It makes me sick. It really does kill me. Reading the negative comments on a pro-Israel article. Reading the positive comments on an anti-Israel article. But instead of navigating through the world with my eyes tightly shut, avoiding hateful remarks and  negative statements I force myself to look, even if through parted fingers, at what the world really thinks about the place I’ve chosen to live.

And my processing of this has been a process in and of itself. Initially it was denial: Being the daughter of a secular Israeli expat my connection to Israel was family and family alone. And then, suddenly, in a hasty shift, I began absorbing information from every possible source: articles, books, lectures, radical statements from both sides of the opposition, I opened my mind as a clean slate, sure that when I had absorbed everything my personal stance would be clear. I ended this particular journey in a pit of confusion, surrounded by literature, media, opinion and sheer brilliance, I didn’t know where to turn. I didn’t know how to evaluate truth, gossip, or slander, and with no map, no compass, no guide: I was lost.

Being pragmatic with so many open ended questions was difficult for me. What action could I possibly take? How could I fight politically when I saw error on both sides of the deep, complicated and confusing argument? So, as many young American Jews with Israeli roots do, I set off for a year abroad, to run away, to find some understanding of what it was I believed in and to what degree and on which side I could and would fight the battle for Israel.
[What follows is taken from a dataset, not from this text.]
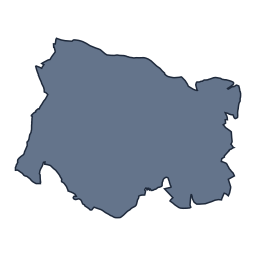 Cozma, Bistrita-Nasaud, Romania
{"feature_id": "2599482B53910069394437", "entity_name": "Cozma", "entity_type": "district", "adm_level": 2, "iso_a3": "ROU", "parent_name": "Romania", "parent_adm1": "Bistrita-Nasaud", "projection": "orthographic", "projection_center": [24.5, 46.802], "detail": "fine", "context": "isolated", "style": "filled", "palette": "slate", "viewbox_px": 256, "rotation_deg": 0, "n_neighbors": 0, "source": "geoboundaries", "source_scale": "gbopen_adm2", "svg_char_len": 5748}
<svg xmlns="http://www.w3.org/2000/svg" viewBox="0 0 256 256"><path d="M233.8,147.6L233.4,147.4L232.8,146.7L231.5,144.8L230.9,144.2L231.8,142.5L232.0,142.0L232.1,141.3L231.7,137.7L231.3,131.9L230.2,130.9L225.8,127.8L225.2,127.2L224.5,126.2L223.2,124.8L225.6,123.1L225.2,119.8L226.7,119.6L227.4,119.7L227.2,117.6L226.9,116.4L225.2,112.7L228.0,113.4L229.3,114.2L230.4,114.4L231.0,114.7L232.9,114.8L233.1,115.0L233.7,116.6L234.2,117.7L234.7,118.2L235.2,118.6L235.9,118.4L237.5,117.5L237.7,115.9L237.6,112.5L237.8,110.5L238.2,108.7L238.5,105.9L238.9,103.7L239.3,102.6L240.1,101.1L240.1,99.0L240.2,98.2L240.5,97.2L240.6,95.7L240.6,93.4L240.4,92.6L240.3,91.8L239.9,91.4L239.5,88.7L238.8,86.0L237.4,85.4L236.3,85.1L234.2,86.5L233.7,86.3L233.1,86.8L232.8,86.8L232.5,86.6L231.9,86.9L228.3,89.1L227.8,88.9L227.5,88.5L230.1,86.9L233.4,84.1L233.6,83.3L233.6,82.9L233.4,82.4L233.0,82.1L231.6,81.4L229.6,80.7L226.2,79.8L224.3,79.7L223.6,79.5L222.5,79.4L221.4,78.9L220.7,78.4L220.3,78.3L216.4,77.6L215.3,77.5L213.4,77.8L210.7,78.8L208.3,79.5L207.8,79.8L206.0,80.0L204.4,80.0L203.4,80.4L202.5,81.2L201.0,81.3L199.4,82.0L196.9,82.0L196.3,82.8L195.8,84.6L195.8,85.0L196.2,86.8L196.6,88.1L196.8,89.2L197.1,89.9L197.4,90.4L197.1,90.5L195.3,90.1L193.3,89.3L188.7,86.5L188.4,86.3L188.2,86.0L187.3,84.0L185.2,80.7L181.9,77.3L181.2,76.9L179.3,77.3L174.3,77.7L173.0,77.6L170.3,77.1L167.9,76.5L167.0,76.0L165.6,75.0L164.6,74.0L164.7,73.4L164.6,73.1L162.2,70.9L161.0,69.5L159.9,68.3L156.6,66.0L151.1,60.9L148.3,59.1L145.8,58.1L143.9,57.7L142.7,57.7L138.9,57.8L136.7,57.7L135.2,57.8L133.9,58.0L132.0,57.6L129.4,57.3L128.9,57.0L127.2,56.6L126.0,56.1L123.9,55.6L119.5,55.4L117.1,55.0L116.4,55.1L114.6,55.4L113.0,55.4L110.5,55.3L106.9,54.9L105.0,53.7L100.3,49.7L98.1,48.8L95.7,48.0L90.0,45.7L86.5,43.5L82.9,41.7L81.2,41.1L78.6,40.4L75.7,40.0L74.1,39.9L73.5,40.0L73.0,40.3L72.1,41.1L71.5,41.2L65.1,40.7L61.4,40.0L58.1,38.9L56.5,38.3L55.9,39.5L55.3,43.9L53.5,43.9L53.7,47.3L54.2,47.4L55.1,50.9L55.2,52.0L52.5,55.6L51.2,57.5L50.1,59.5L48.0,60.0L42.6,62.9L41.7,63.5L43.9,64.7L42.3,66.9L41.7,68.3L39.4,67.2L36.2,66.0L35.7,66.3L36.5,69.3L37.7,72.9L38.3,74.1L38.4,75.4L38.9,76.3L39.5,78.1L41.3,82.0L41.7,83.5L43.6,87.3L44.2,89.7L44.2,91.2L44.3,92.0L45.1,92.3L45.8,92.6L46.9,93.6L47.8,94.6L47.1,96.0L45.3,99.2L43.7,101.1L41.8,104.3L40.2,106.6L39.2,108.9L38.2,108.8L37.7,109.2L36.6,110.0L36.1,110.5L35.7,111.0L35.8,111.2L35.5,111.6L35.6,111.9L33.7,113.0L31.7,115.0L31.9,115.1L31.4,115.9L32.3,116.6L32.0,118.3L31.9,121.3L31.7,122.1L31.7,122.3L31.9,122.6L31.9,122.8L31.6,125.3L31.6,128.2L31.5,130.2L31.2,130.9L31.1,132.1L31.0,132.4L29.7,134.9L29.0,138.9L28.7,139.8L28.0,141.1L27.0,142.1L27.2,144.2L27.2,145.5L27.1,146.0L26.6,147.0L26.2,148.1L24.5,151.9L24.3,153.0L23.8,154.2L23.4,154.7L20.9,156.5L18.9,158.3L17.9,159.6L17.7,160.2L17.6,161.0L17.6,161.7L17.8,162.4L17.2,163.3L17.0,164.0L16.3,164.9L16.2,165.4L16.1,166.2L15.6,167.1L15.4,167.7L15.4,168.2L15.5,168.8L15.4,170.2L15.6,170.3L16.5,170.1L17.4,170.1L18.1,170.4L22.4,173.4L23.9,175.3L25.0,175.9L25.7,176.1L26.8,176.3L30.0,178.8L30.6,179.5L31.2,180.3L32.5,181.5L33.1,181.9L35.3,183.2L36.2,183.6L37.2,183.6L40.4,183.6L40.3,182.0L40.6,182.0L40.4,180.5L40.2,178.2L40.1,174.9L39.9,174.4L39.6,174.1L39.4,173.6L39.7,172.4L39.8,171.1L40.7,168.8L42.0,166.5L42.7,164.9L43.1,163.4L43.5,162.3L45.0,162.0L44.7,164.2L47.3,164.6L50.1,165.4L50.6,165.7L53.6,168.6L55.7,170.2L58.6,173.9L59.7,175.5L60.2,176.7L61.8,179.2L61.5,180.0L61.6,181.7L62.9,182.4L64.2,183.4L66.5,186.6L68.0,190.3L68.0,190.9L70.0,191.7L71.0,192.0L72.7,192.8L73.5,193.2L75.0,194.2L75.8,195.4L76.3,196.3L75.6,196.4L74.3,196.2L74.0,196.3L73.5,197.0L73.3,197.3L73.2,197.8L73.4,198.3L74.1,199.1L75.2,199.5L76.0,199.5L78.6,198.8L79.8,199.2L80.8,199.9L81.4,200.8L82.6,203.7L83.1,204.2L84.2,204.7L84.5,204.9L84.9,205.9L85.4,206.3L86.3,206.8L88.0,208.0L89.2,208.9L90.1,209.9L91.2,210.0L91.9,209.8L92.9,208.4L94.1,207.2L97.4,208.4L101.0,209.6L102.6,210.5L105.5,212.6L108.7,214.3L110.5,215.5L111.9,216.0L114.2,217.3L115.3,217.6L117.0,217.7L119.7,217.6L120.5,217.4L121.5,216.7L123.5,215.1L126.9,211.8L128.0,210.9L130.0,209.7L130.9,208.7L132.5,207.6L134.7,206.5L135.5,205.9L136.0,205.3L136.4,204.5L136.8,203.0L137.6,199.7L138.4,198.5L138.7,197.7L138.7,196.2L139.8,195.6L140.8,195.3L141.6,195.1L144.7,195.0L145.5,191.6L145.4,190.9L144.8,190.2L144.7,189.8L144.9,189.3L145.9,188.0L146.7,188.4L147.4,188.3L147.6,188.7L147.3,189.2L146.8,189.6L146.9,189.9L147.3,189.9L148.4,189.0L148.8,188.4L149.1,189.0L149.2,189.7L149.4,190.0L150.2,189.1L151.2,190.5L151.8,190.3L152.4,190.4L153.3,190.1L154.5,189.4L155.3,189.3L156.1,189.0L157.9,187.5L159.8,187.1L161.2,186.5L162.1,185.8L162.1,184.5L162.2,183.7L162.2,182.5L162.9,181.0L163.2,179.6L163.6,179.0L164.1,178.4L165.7,177.4L166.5,177.3L167.5,177.6L168.1,178.0L168.3,178.2L168.4,178.6L168.4,179.1L168.8,180.1L169.3,181.4L169.4,182.1L170.3,185.0L171.0,186.4L170.9,187.3L164.5,188.8L172.9,197.7L171.1,199.4L170.1,200.7L170.0,201.0L172.9,203.1L174.8,204.8L178.8,207.5L180.5,208.1L183.1,208.3L186.9,208.2L189.9,207.9L190.2,207.5L190.8,207.2L190.7,206.9L190.0,205.1L190.6,197.9L191.0,194.8L191.2,194.6L191.5,194.7L191.7,195.2L192.1,196.5L192.4,198.5L193.9,201.8L194.2,202.3L196.7,204.1L199.6,204.1L205.4,203.7L211.9,201.5L215.0,200.2L218.4,199.6L221.5,199.9L221.7,198.9L222.5,197.0L223.7,194.1L224.2,193.2L226.2,194.0L228.3,195.8L229.0,194.3L229.6,192.8L230.6,188.1L230.7,186.9L228.3,179.3L234.4,175.9L233.8,174.5L233.4,173.7L233.3,173.3L233.0,172.9L231.3,171.2L230.3,169.8L229.5,169.0L229.1,168.5L228.8,167.6L227.7,165.8L226.9,164.1L226.0,163.2L223.1,162.0L221.3,161.5L221.8,158.6L224.4,157.1L224.3,155.9L224.8,155.4L228.5,151.3L229.2,150.7L229.0,150.3L229.9,149.5L231.0,149.2L232.9,147.9L233.8,147.6Z" fill="#64748b" stroke="#1e293b" stroke-width="1.5"/></svg>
In these years in Israel,  no amount of hours or lines at Misrad HaPanim, or volunteering in the periphery, or arak and lemonades on the beach or Shabbat meals shared with friends and family led me to a decision. But they did put me on a path, and I found, that my greatest connection to Israel is to the land itself. To the dirt and to the sun. To the spirit of the people and to the brashness of the winds. To the Israel not by way of a bus or lecture or classroom but to the self discovery that comes from dark coffee cooking on a camping stove and sleeping on the earth with pebbles beneath my spine.

And that was and still is the Israel that I set out to share with others.

So my real question remains: what do we do, when we don’t know what to do with our Zionism?

I share what I can with those who travel with me. I share the things that I believe are undeniably true: That we live in a small but diverse land. That she is beautiful, and expansive even as a thin line on a map. That there is ancient magic here, and that the gift of rain is the greatest gift of all. I hold the sincerest hope that all the marvels that have been built and protected here in the last 64 years will grant Israel the proper voice and podium for verbal self-defense and global acceptance.

I don’t have the political answers, but I don’t need them to know that I love this place, and others should too.